Here are my organizational essentials for a dietetic internship:
1. Red Phyllis Folder
Provided by Phyllis, the internship director, on the first day of the internship. In this folder, I keep all the important papers together that need to be handed into Phyllis. It is a similar system to when you start kindergarten and have a take home folder for your parents to check every night.
2. Small Wallet/Clutch
Some days we travel to other locations during the day, and I am able to leave my bag at the rotation site. It is nice to have a wallet that can hold your phone and keys. This makes it easy to carry want you need without having to bring your whole bag. Of course, I had to have the Stella & Dot one that matches my larger bag.
This is my version of a professional binder. One side has a notepad and the other side has a folder. I carry it to the meetings with my preceptors, so I can write down the details of each assignment. I keep continuous to-do lists for each rotation on the notepad.
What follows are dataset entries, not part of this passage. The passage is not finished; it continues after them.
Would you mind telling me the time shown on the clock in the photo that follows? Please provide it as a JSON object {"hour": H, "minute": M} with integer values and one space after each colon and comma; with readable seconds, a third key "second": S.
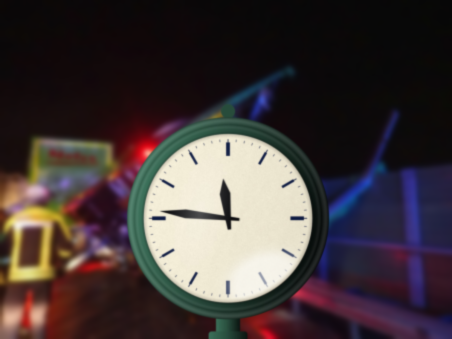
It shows {"hour": 11, "minute": 46}
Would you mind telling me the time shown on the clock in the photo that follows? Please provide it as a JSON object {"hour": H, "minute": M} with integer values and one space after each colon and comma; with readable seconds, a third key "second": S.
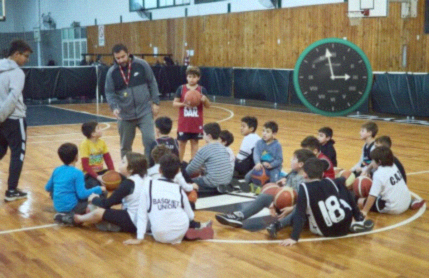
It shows {"hour": 2, "minute": 58}
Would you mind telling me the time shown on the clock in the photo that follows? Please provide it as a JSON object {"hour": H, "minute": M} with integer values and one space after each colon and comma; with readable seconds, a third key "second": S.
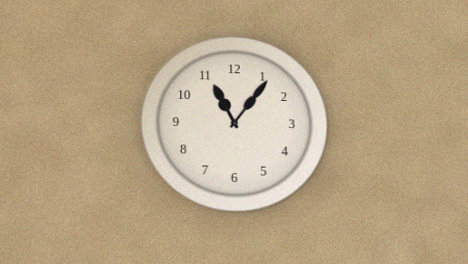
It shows {"hour": 11, "minute": 6}
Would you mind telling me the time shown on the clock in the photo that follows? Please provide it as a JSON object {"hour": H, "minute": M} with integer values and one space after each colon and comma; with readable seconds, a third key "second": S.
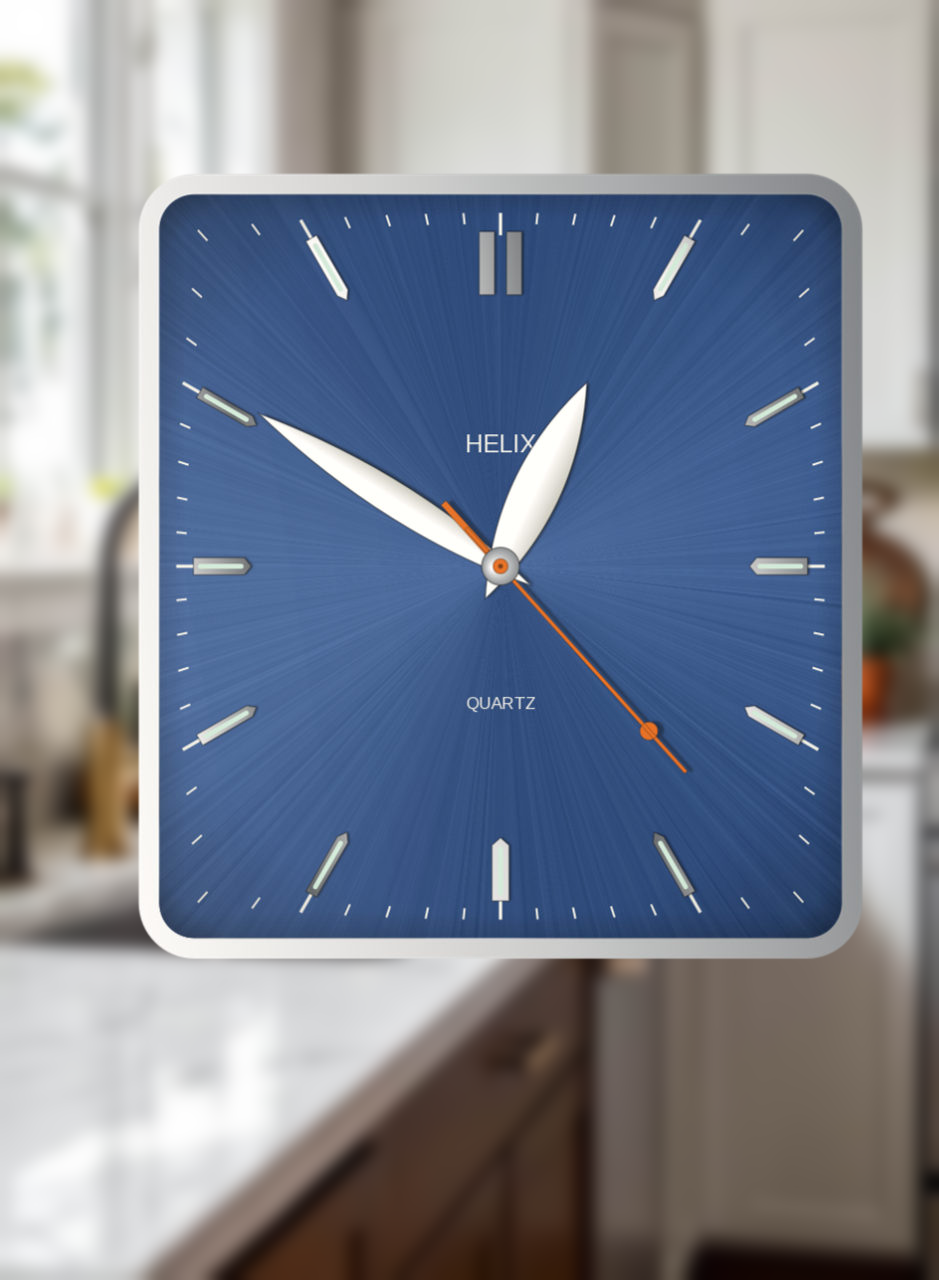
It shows {"hour": 12, "minute": 50, "second": 23}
Given on the first day of the internship. Provides a new way of competing with your peers, seeing who has the most business cards at graduation.
5. Professional Bag
I put a lot of thought into what type of bag I wanted for the internship. I wanted a bag that looked professional, had a zipper, and could hold my laptop. I settled for this Stella & Dot bag. I like the pocket on the outside that securely holds my SmarTrip card; it holds the fare for riding public transportation in D.C., making it easier when getting on and off the Metro.
6. iPad Mini
Provided by the internship. Every good dietetic intern needs an apple in her bag.
7. Charger & Headphones
Obviously these are needed for the iPad Mini.
8. Emergency Kit
I feel you can never be too prepared. I keep Band-Aids, hand sanitizer, tissues, Advil, lotion, Chap Stick, and mints in a Kate Spade cosmetic bag.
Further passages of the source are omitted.